Neue Herausforderungen für Unternehmer: Bis 17.12.2021 hat der Gesetzgeber noch Zeit, die EU-Whistleblowerrichtlinie umzusetzen. Die RL bringt neue Compliance-Pflichten für Unternehmen mit 50 oder mehr Arbeitnehmern, juristische Personen im Finanzdienstleistungsbereich und alle öffentlichen Einrichtungen.

Sie müssen insbesondere interne Meldekanäle implementieren, Hinweise nach einem vorgegebenen Verfahren bearbeiten und Tippgeber schützen. Dadurch soll ein EU-weiter Mindeststandard für einen wirksamen Hinweisgeberschutz geschaffen werden. Allerdings fehlt in Österreich noch ein Umsetzungsentwurf. Das stellt Unternehmer vor viele compliance-, datenschutz- und arbeitsrechtliche Herausforderungen. Diese sind aber Großteils zu bewältigen:

Die „Whistleblowing-Hotline“

Unternehmen müssen interne Whistleblowing-Kanäle für Arbeitnehmer einrichten. Meldungen müssen schriftlich oder mündlich möglich sein – auf Ersuchen des Hinweisgebers auch persönlich. Dabei ist wesentlich, dass die Meldestelle im Unternehmen den Whistleblower auch über die Untersuchungen auf dem Laufenden hält. Aufgrund der potentiellen Benachteiligung von Whistleblowern ist allerdings ihre Identität streng zu wahren. Nach dem „need-to-know“-Prinzip dürfen zudem ausschließlich berechtigte Personen Zugriff auf die Meldung und Untersuchungsergebnisse haben. In der Praxis können diese Anforderungen im Wesentlichen nur mehr über eine Online-Plattform sinnvoll erfüllt werden. Der Beschwerdebriefkasten hat damit ausgedient. Am Markt gibt es daher auch ein buntes Angebot an diversen IT-Lösungen. Bei der Wahl des Anbieters sollten Unternehmen insbesondere auf die Datenschutzcompliance des Tools achten.

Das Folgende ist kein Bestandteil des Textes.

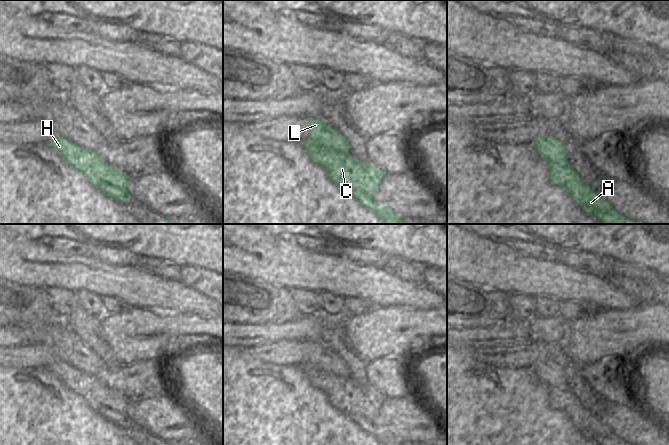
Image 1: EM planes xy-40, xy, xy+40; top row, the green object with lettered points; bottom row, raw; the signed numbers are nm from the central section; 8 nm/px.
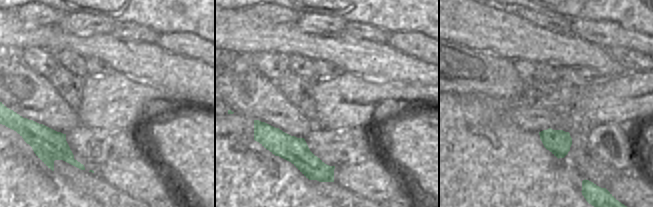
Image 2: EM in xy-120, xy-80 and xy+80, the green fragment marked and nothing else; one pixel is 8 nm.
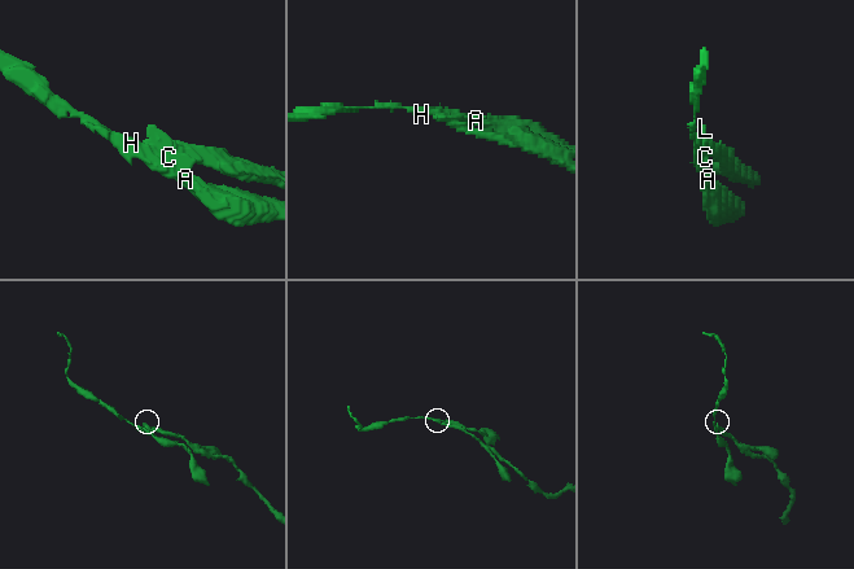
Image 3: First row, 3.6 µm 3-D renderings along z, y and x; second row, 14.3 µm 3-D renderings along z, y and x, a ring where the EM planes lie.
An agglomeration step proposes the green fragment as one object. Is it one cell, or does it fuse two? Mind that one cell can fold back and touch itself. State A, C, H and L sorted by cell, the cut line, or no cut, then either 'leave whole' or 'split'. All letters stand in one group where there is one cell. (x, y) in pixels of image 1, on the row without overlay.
A C H / L; cut in xy along (306, 373), (314, 370), (323, 375), (336, 374), (349, 378); split

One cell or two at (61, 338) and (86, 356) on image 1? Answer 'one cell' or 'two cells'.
one cell

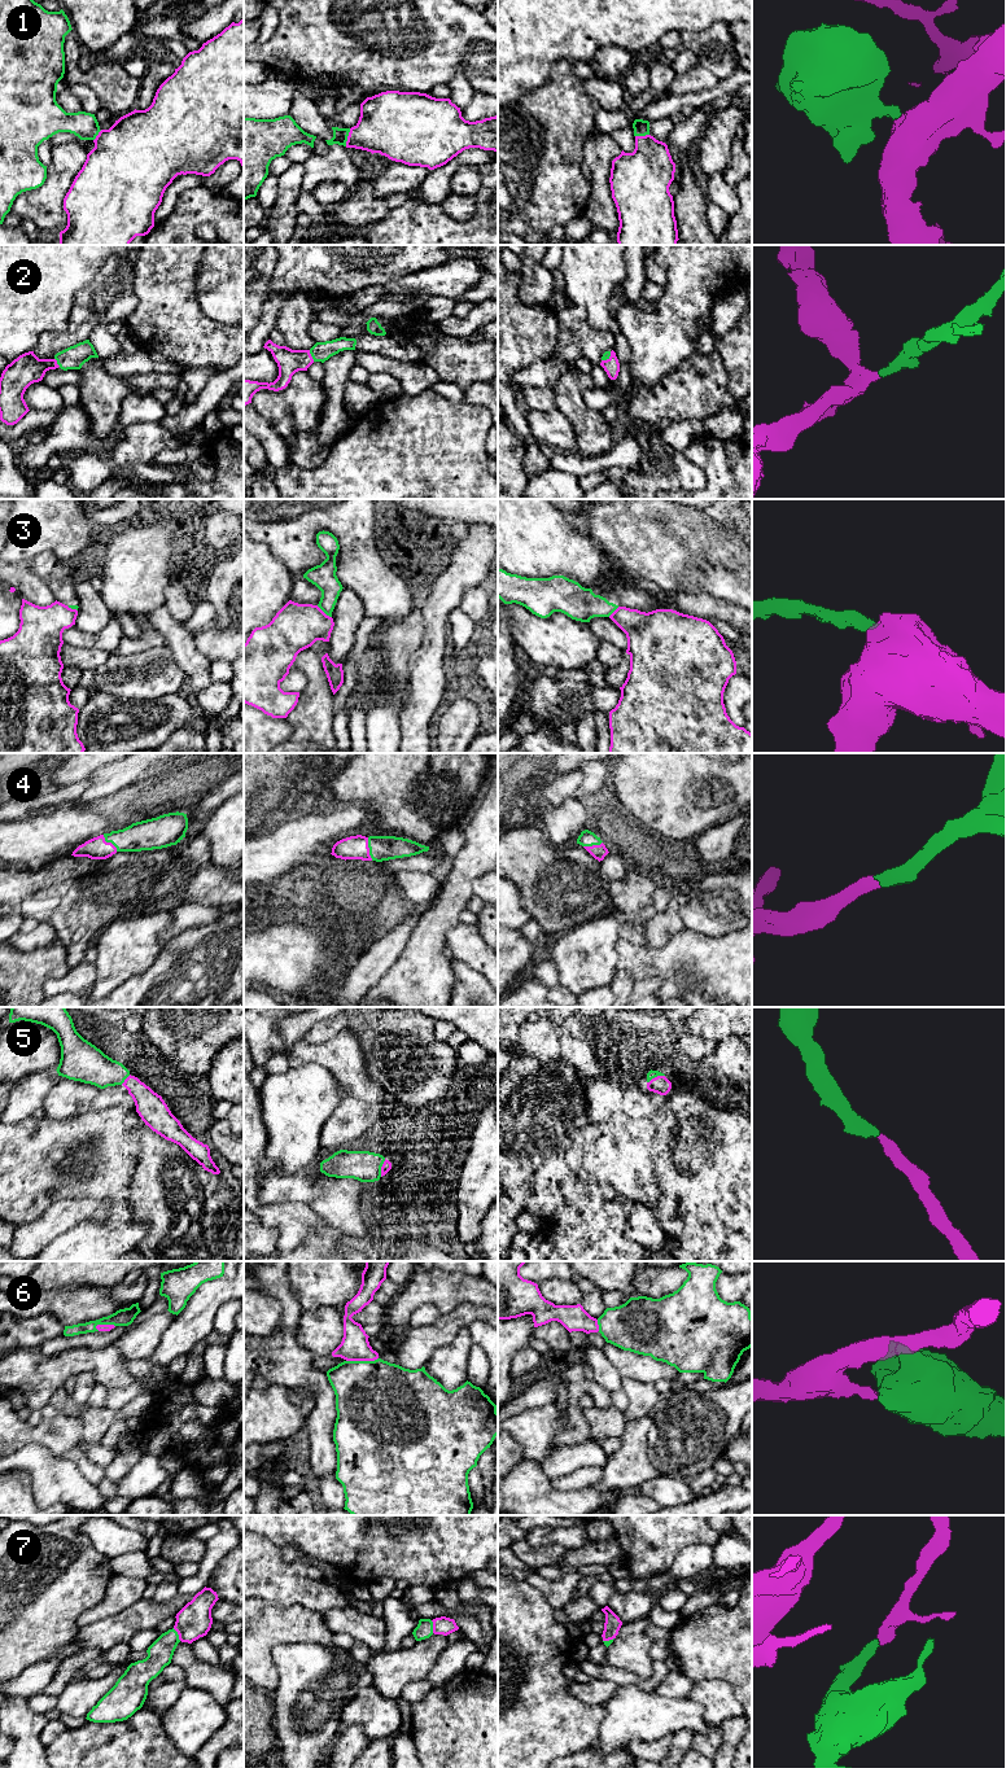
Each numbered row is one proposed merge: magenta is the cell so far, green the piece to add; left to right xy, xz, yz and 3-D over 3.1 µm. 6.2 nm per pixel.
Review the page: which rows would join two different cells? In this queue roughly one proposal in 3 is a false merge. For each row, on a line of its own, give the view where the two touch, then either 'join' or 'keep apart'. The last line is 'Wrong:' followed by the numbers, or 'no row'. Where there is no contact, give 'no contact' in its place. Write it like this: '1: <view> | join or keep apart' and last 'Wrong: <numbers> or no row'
1: xz | join
2: xz | join
3: xz | keep apart
4: xz | join
5: xz | join
6: xz | join
7: xy | join
Wrong: 3

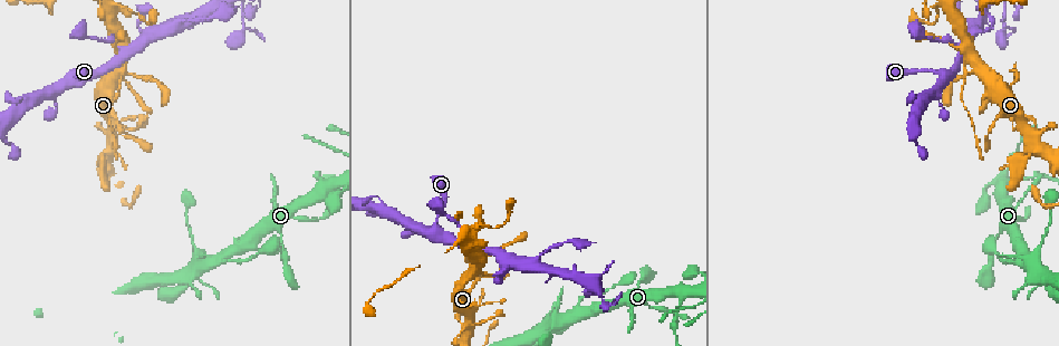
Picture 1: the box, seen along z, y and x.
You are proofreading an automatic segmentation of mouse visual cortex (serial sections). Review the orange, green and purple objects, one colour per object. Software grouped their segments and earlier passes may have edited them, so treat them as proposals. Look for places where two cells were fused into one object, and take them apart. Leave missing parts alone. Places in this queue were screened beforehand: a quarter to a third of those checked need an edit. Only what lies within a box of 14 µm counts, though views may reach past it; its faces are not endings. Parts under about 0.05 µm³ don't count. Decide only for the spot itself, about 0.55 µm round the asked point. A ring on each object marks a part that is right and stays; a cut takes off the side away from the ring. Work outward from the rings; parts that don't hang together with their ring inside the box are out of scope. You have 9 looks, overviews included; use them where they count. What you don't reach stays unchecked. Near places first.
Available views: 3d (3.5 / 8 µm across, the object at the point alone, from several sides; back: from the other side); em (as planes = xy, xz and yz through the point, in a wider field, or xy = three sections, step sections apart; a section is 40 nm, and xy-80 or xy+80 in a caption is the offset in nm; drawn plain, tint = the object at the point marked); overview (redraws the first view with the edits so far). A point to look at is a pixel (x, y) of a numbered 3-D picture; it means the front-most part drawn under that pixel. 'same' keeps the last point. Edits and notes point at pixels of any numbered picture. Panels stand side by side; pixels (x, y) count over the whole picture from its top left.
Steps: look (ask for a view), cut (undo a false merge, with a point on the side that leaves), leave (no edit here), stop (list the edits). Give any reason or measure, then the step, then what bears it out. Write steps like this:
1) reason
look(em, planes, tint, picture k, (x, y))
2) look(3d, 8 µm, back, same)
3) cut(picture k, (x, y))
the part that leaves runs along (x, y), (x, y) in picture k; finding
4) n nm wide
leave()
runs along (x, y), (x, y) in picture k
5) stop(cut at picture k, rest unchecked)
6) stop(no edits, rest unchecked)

abrupt turn
look(3d, 3.5 µm, picture 1, (977, 68))

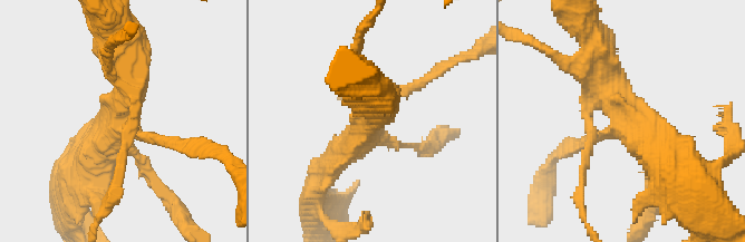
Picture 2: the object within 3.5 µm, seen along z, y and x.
look(em, xy, step 5, tint, picture 2, (626, 118))

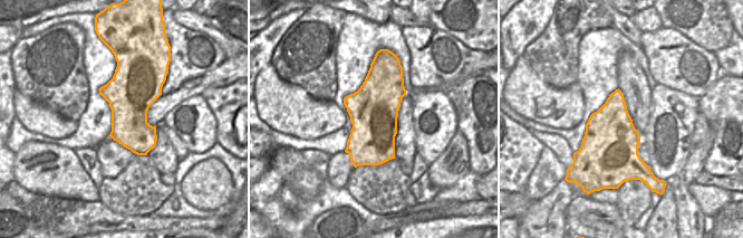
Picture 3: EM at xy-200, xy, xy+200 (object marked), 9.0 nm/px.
cut(picture 2, (121, 170))
the part that leaves runs along (134, 133), (93, 229) in picture 2; a second cell is stuck on

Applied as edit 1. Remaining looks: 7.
look(overview)

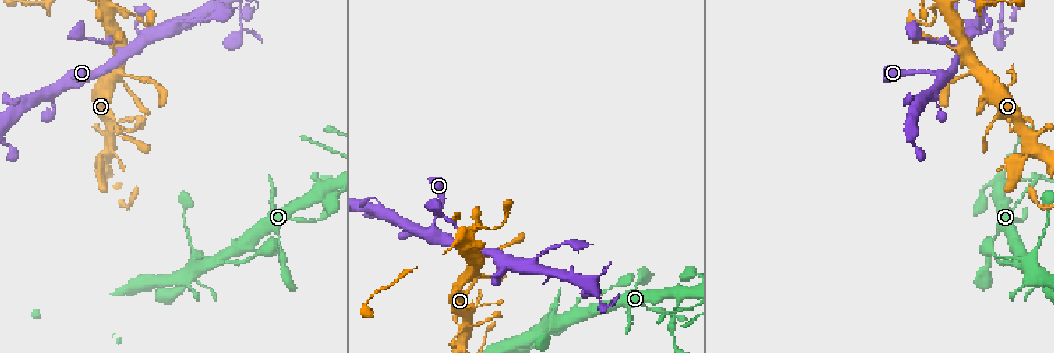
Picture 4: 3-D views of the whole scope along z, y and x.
sharp bend
look(3d, 3.5 µm, back, picture 4, (503, 221))

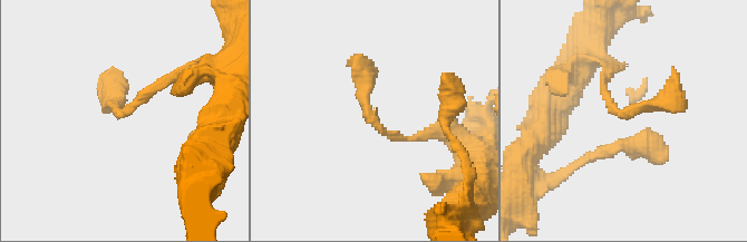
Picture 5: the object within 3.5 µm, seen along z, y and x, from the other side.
look(em, xy, step 2, tint, picture 5, (369, 112))

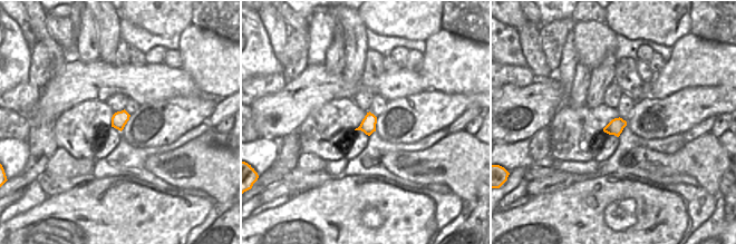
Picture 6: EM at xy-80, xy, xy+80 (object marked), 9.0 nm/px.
140 nm wide
leave()
runs along (420, 137), (397, 137), (372, 123), (362, 66) in picture 5; continuous, no second cell

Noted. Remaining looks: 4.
three-way junction
look(3d, 3.5 µm, picture 4, (474, 325))

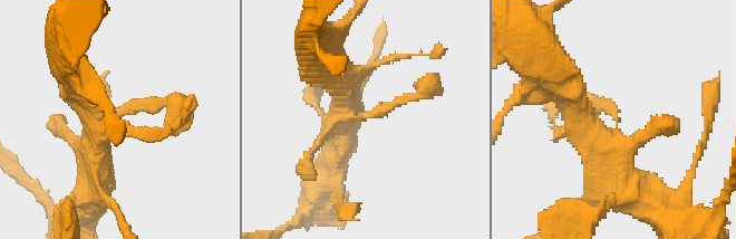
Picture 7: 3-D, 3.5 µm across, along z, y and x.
3 arms; arms of 150, 350, 400 nm; now the EM
look(em, xy, step 3, tint, picture 7, (362, 119))

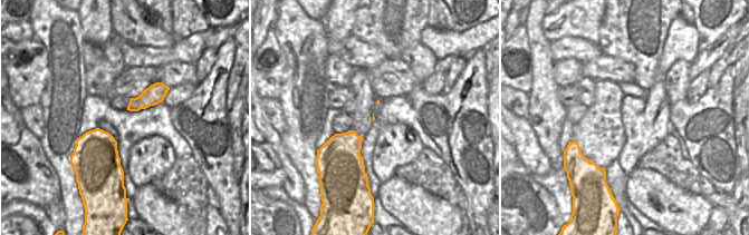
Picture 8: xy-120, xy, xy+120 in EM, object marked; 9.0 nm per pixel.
cut it another way
look(em, xy, step 5, tint, same)

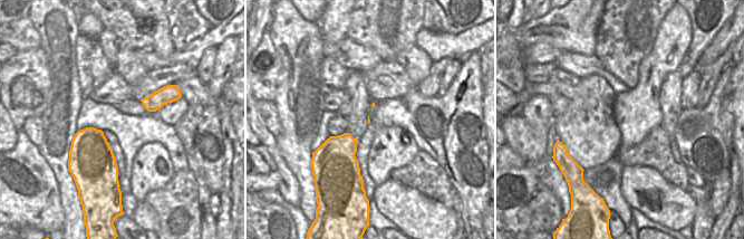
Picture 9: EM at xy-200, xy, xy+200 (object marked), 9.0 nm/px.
leave()
runs along (341, 77), (351, 117), (424, 88) in picture 7; continuous, no second cell

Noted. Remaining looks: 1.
stop(cut at picture 2, rest unchecked)

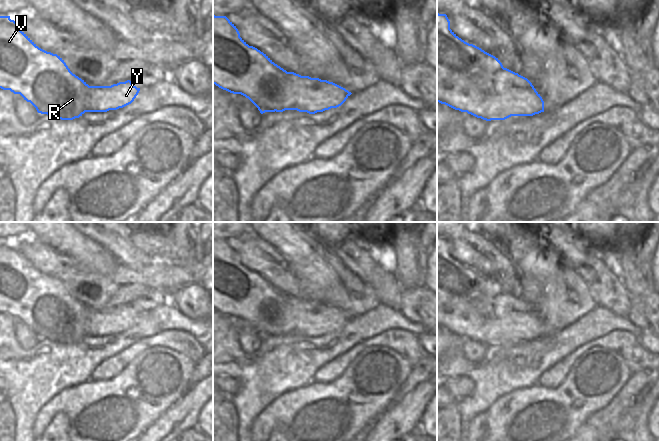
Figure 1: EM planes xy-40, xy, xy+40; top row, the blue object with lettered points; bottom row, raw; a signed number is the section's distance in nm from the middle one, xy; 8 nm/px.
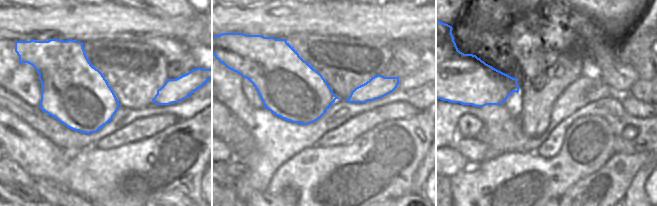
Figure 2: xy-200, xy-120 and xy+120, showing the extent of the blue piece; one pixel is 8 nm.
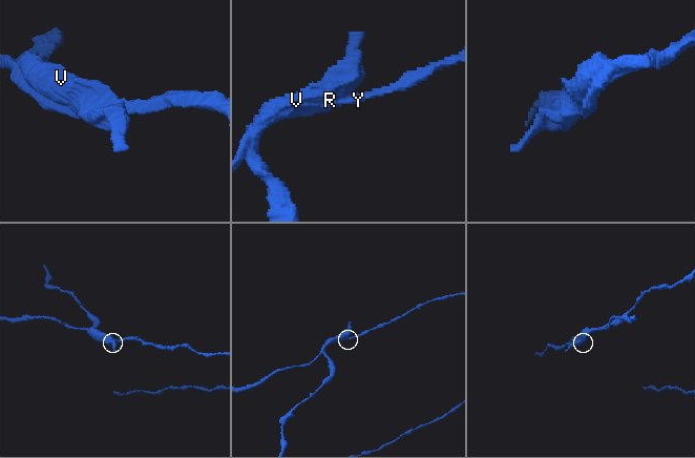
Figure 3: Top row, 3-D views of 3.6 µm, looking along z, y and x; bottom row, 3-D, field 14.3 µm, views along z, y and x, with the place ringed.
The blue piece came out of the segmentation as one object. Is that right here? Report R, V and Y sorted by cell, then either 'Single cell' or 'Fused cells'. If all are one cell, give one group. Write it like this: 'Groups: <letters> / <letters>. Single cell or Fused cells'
Groups: R V / Y. Fused cells.

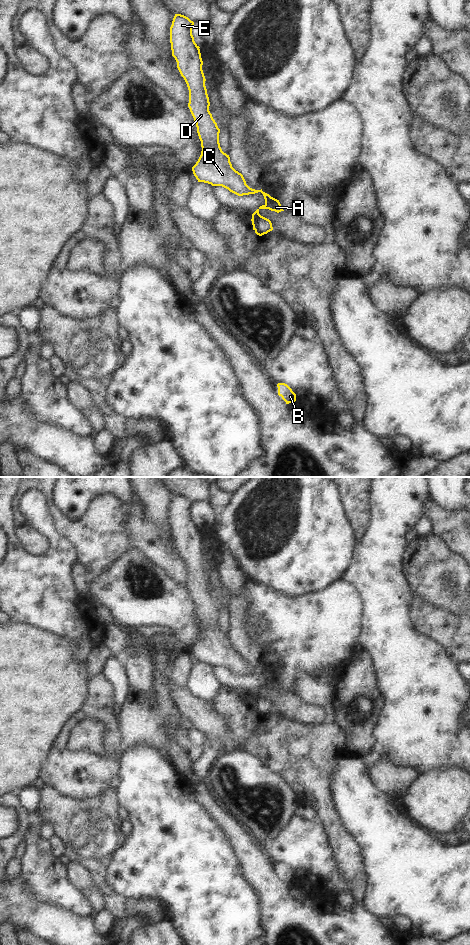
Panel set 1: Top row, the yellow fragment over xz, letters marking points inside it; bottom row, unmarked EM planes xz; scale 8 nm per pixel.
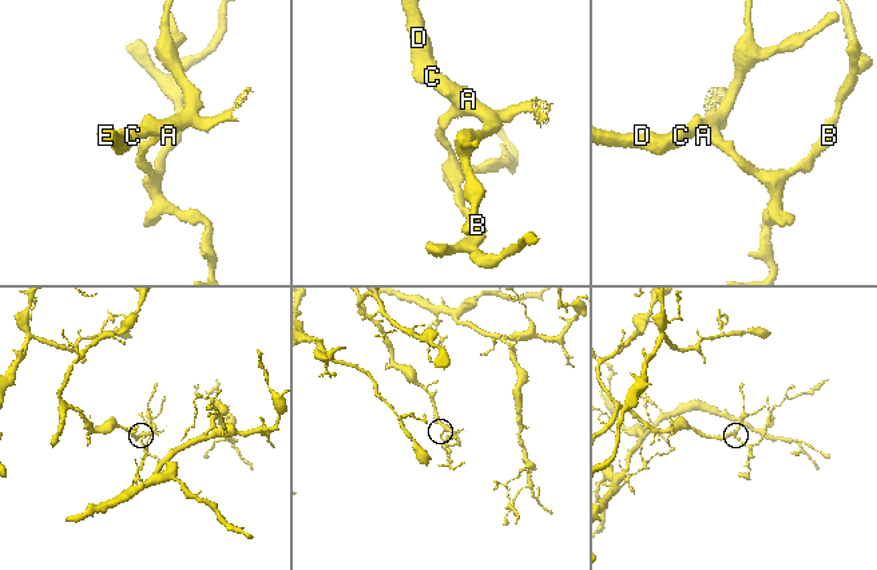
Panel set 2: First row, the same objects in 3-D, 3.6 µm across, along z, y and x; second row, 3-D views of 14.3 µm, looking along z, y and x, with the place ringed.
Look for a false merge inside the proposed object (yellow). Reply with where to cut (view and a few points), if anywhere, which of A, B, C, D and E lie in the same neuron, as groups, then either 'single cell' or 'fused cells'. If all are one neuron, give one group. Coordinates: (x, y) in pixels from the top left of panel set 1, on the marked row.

Lisa Kulmer: "Arbeitnehmer sollten Informationen nicht leichtfertig melden, sondern diese vorab zuverlässig prüfen."
Lisa Kulmer: „Arbeitnehmer sollten Informationen nicht leichtfertig melden, sondern diese vorab zuverlässig prüfen.“

Neben den einzuhaltenden hohen Sicherheitsmaßnahmen zum Schutz der personenbezogenen Daten sind außerdem Speicherbegrenzungen zu beachten. Die Informationen dürfen nur solange gespeichert werden, als dies erforderlich und verhältnismäßig ist. Darauf legte die österreichische Datenschutzbehörde schon bisher bei freiwillig eingerichtete Systeme großen Wert. Daten müssen nach aktueller Rechtsprechung zwei Monate nach Beendigung der Untersuchungen gelöscht werden, wenn sie nicht mehr zur Rechtsverteidigung benötigt werden. Dies kann mangels konkreter Regelung in der Richtlinie auch zukünftig als Leitschnur dienen.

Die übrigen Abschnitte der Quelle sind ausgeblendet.